---------- PROVIDED PASSAGE ----------

There, I've said it. Hate me for saying it, but someone has to stand up and express the concern that we're slowly losing whatever sense of craftsmanship we might have.
What separates us modelers from model collectors -- the guys who buy pre-assembled, pre-painted diecast models -- is that we are engineers, craftsmen, artists. At least we aspire to be. You see, anyone with the money can buy a diecast model and put it on a shelf. Modelers are better than that. We create representations of aircraft, armor, ships, and vehicles with our hands. The models that sit in our display cases showcase our skill, talent, and experience. That's a privilege that people who engage in other hobbies enjoy.
I worry that every year we hand off that responsibility to the aftermarket industry. (To be clear, I don't fault the industry. They're simply giving us what we ask for.) I present the following evidence to the court:
- Resin cockpits
- Pre-painted photoetch
- Canopy masks
- Camouflage masks
- Off-the-shelf weathering washes
- Paint chip decals
- Printed flightline surfaces
If you use any of these products, you are lazy. When I use them (and I admit I do) I lose a little bit of self-respect. I firmly believe that with practice and time I -- and you -- can master the effects that all of these items provide. The sense of pride we'd would feel would be much greater than simply using a collection of pre-made bits and pieces in an effort to build something "better."

---------- INFORMATION PROVIDED ----------

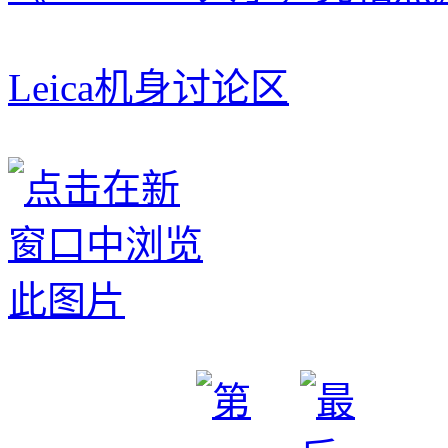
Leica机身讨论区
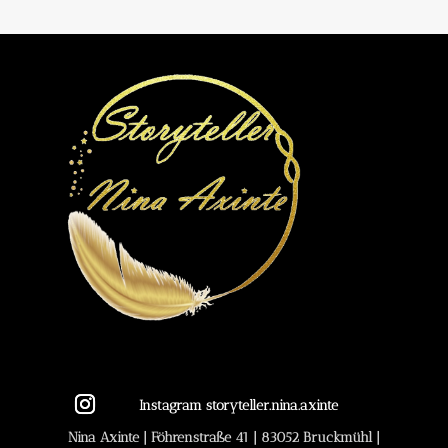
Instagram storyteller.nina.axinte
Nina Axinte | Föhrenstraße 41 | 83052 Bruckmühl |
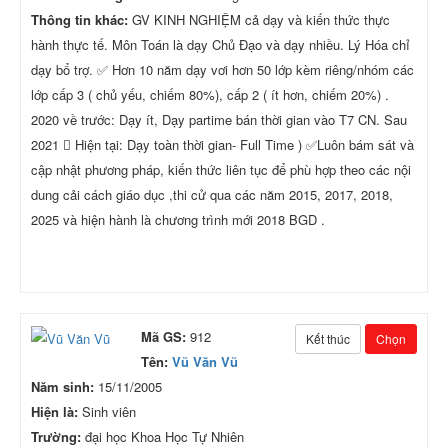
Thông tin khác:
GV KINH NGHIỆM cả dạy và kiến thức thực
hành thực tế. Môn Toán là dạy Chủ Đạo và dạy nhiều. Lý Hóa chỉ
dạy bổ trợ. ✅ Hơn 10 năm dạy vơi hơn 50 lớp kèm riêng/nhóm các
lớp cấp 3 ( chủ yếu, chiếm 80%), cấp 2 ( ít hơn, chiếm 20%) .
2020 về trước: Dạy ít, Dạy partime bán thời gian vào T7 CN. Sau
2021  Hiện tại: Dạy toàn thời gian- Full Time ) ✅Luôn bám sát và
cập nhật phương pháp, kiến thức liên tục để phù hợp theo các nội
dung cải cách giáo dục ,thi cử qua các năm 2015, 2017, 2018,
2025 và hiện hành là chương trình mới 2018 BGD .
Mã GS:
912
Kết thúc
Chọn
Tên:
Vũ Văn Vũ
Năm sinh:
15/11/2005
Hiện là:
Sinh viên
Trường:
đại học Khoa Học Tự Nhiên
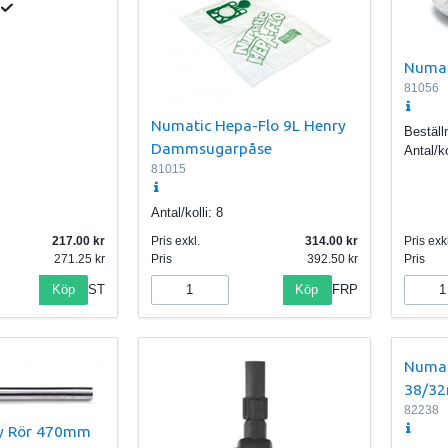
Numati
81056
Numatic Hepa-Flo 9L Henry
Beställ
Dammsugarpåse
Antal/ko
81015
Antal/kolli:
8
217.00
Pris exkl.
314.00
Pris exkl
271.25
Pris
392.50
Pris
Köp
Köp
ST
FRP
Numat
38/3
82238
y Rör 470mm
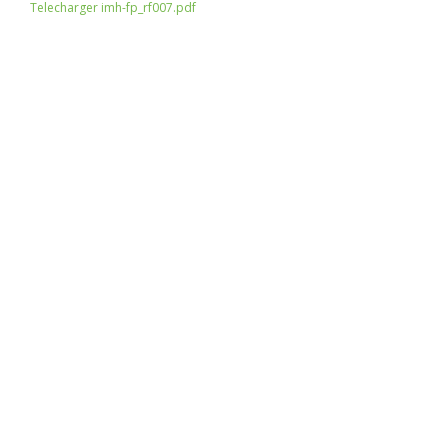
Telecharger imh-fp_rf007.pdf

----------
---------- INFORMATION PROVIDED ----------

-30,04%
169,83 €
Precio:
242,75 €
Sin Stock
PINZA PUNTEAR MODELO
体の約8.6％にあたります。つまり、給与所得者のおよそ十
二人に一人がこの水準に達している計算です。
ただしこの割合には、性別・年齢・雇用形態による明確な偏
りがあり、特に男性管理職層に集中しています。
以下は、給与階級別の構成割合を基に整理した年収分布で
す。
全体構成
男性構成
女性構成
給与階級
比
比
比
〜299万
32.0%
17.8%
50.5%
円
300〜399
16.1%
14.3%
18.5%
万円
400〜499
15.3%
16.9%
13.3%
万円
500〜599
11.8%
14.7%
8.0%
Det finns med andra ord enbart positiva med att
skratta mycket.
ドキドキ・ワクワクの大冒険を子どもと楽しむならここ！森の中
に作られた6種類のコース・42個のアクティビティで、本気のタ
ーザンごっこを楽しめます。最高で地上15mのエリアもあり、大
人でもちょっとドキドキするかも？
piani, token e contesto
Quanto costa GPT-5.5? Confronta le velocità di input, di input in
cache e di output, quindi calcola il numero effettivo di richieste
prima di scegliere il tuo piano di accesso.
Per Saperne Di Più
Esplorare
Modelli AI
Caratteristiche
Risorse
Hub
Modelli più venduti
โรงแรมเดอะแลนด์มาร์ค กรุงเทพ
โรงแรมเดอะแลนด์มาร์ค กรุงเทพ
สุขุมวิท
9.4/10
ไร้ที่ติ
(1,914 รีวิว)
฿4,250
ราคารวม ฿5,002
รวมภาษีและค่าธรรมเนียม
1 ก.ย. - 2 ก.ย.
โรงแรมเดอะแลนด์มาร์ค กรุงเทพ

----------

◆ **TASK ITEM**: Continue the opinion piece on scale modelers and aftermarket products from its final sentence.

◆ **TASK RESPONSE**:
Here's a recent example. Some modelers are asking the decal manufacturers to produce decals for the RAM panels on the new 1/72 F-35 kits. Really? I admit, masking them will be tedious, but won't that result in something better? And isn't tedious what this hobby is all about? How many times has someone looked at your models and said, "Oh, I could never be that patient." But we are. At least we used to be.
I know, you could argue that model kits themselves are cheating when we could build models from scratch. That's true. I could also manufacture my own paints and glues. But we have to draw the line somewhere, otherwise we'll find ourselves admiring 200 tables of diecast models at the 2025 IPMS National Convention.